I was fortunate to have included 4 songs I wrote for the album.  One of them, Sunrise Over Jamul, was named “newcomer pick of the week” in Cashbox magazine.  Another song included was a funky cover of Little Richard’s; Long Tall Sally. After Richard heard us playing it at the Whisky A Go Go in Hollywood, CA., he asked for us to back him performing his first music video in Washington DC. This became part of Barry Richards TV Production, DVD now available.

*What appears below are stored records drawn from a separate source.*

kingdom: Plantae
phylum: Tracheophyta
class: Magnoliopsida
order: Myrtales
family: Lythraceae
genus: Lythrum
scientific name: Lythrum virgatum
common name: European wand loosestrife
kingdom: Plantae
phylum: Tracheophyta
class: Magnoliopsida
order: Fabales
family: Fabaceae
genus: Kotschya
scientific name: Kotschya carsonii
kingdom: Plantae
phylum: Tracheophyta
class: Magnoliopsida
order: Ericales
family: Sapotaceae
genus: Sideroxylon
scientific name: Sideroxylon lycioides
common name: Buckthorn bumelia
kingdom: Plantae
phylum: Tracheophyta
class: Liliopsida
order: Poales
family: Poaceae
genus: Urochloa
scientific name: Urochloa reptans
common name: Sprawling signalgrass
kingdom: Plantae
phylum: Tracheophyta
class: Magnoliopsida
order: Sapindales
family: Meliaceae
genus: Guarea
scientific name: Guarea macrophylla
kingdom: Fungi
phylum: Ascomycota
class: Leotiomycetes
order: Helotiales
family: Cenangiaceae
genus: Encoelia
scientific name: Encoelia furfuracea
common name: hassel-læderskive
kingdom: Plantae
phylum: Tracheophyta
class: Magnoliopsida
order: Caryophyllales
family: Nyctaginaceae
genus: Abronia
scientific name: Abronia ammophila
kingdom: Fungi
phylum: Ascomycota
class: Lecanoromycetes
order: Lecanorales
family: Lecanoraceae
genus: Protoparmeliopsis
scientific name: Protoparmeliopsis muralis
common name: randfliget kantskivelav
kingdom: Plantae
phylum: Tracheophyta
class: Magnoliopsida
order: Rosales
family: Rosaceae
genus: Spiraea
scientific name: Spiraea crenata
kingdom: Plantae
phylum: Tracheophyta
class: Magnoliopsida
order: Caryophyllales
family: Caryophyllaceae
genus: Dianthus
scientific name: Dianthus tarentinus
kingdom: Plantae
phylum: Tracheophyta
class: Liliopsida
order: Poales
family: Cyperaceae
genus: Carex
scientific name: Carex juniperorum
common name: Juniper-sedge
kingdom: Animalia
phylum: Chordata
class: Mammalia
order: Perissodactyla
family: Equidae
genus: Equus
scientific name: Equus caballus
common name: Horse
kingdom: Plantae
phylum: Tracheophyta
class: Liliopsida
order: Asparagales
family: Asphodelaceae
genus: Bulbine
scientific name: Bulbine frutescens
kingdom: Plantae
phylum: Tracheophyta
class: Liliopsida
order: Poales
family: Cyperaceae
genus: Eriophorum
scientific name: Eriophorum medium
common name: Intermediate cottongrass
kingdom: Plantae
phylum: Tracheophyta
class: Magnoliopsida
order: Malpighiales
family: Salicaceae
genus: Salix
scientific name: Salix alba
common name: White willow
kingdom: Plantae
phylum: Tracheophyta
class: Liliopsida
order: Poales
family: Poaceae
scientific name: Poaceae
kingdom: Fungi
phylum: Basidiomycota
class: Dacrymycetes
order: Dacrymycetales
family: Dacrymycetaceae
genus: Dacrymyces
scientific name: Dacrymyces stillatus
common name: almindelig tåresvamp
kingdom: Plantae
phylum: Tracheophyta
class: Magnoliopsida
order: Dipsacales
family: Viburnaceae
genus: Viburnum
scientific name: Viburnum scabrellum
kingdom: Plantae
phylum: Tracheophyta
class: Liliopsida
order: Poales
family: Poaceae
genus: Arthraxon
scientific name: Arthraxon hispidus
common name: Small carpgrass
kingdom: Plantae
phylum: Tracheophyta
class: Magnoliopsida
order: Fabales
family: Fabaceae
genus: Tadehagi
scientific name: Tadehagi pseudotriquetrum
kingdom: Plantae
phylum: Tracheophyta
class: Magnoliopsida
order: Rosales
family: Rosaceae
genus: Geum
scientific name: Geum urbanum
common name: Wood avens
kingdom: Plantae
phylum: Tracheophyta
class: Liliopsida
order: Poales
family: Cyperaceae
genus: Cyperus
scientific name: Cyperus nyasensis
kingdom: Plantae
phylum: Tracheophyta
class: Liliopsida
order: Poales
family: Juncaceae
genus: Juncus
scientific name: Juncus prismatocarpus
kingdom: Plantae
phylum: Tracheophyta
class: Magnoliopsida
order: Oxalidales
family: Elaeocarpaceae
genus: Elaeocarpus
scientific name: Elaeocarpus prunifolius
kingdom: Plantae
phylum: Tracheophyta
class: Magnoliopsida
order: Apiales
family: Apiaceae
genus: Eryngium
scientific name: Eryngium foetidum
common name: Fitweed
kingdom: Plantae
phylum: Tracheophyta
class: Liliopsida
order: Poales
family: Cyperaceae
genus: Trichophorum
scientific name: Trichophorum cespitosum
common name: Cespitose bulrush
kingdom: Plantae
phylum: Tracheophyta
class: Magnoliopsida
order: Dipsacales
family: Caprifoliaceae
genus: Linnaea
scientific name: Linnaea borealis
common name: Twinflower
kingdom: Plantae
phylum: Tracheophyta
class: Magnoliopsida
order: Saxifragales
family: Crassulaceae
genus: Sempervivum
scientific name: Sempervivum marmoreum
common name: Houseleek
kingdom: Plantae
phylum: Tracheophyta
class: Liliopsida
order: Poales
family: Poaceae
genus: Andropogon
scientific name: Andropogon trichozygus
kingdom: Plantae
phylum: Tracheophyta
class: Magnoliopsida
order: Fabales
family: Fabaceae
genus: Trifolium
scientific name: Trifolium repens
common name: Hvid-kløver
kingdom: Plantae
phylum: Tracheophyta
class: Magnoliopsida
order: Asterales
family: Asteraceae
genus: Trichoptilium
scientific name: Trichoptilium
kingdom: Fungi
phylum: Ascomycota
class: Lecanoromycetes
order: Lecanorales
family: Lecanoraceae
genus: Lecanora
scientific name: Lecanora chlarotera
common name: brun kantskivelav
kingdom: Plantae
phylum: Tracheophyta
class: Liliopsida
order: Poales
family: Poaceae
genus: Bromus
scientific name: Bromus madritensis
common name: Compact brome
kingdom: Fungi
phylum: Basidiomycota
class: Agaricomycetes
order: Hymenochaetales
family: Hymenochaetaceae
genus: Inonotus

Besides Little Richard, backed by Jamul, it featured many top acts like Alice Cooper, Bob Seger System, Humble Pie, Fats Domino, Muddy Waters, The Byrds, etc."

Having played around the San Diego club scene (National City's Club Pleasure), the band apparently caught a break when Gary Puckett (of The Union Gap), caught one of their shows.  The resulting attention led to a contract with Gabriel Mekler's Ampex-affiliated Lizard label.   Produced by Richard Podolor (Melker serving as executive producer), 1970's "Jamul" offered up a mixture of then-popular covers and band originals.   Powered by Steve Williams' powerful, growl of a voice, the band offered up a raw, rough, and occasionally ragged mix of bar band and blues-rock that's always reminded me at least a little bit of Steppenwolf (who were frequently produced by Podolor and Mekler).  That comparison certainly seems apt on tracks like the leadoff single 'Sunrise Over Jamul', 'All You Have Left Is Me' and 'Valley Thunder'.  Was it the most original album you've ever come across ?  Certainly not and according to some of the folks who heard the band live, they studio set comes off flat compared to their live repertoire.  Still, the set has more than a couple of impressive moments including the lysergic-tinged 'Nickel Thimble' and two blues-rockers 'Ramblin' Ma' and 'Valley Thunder'.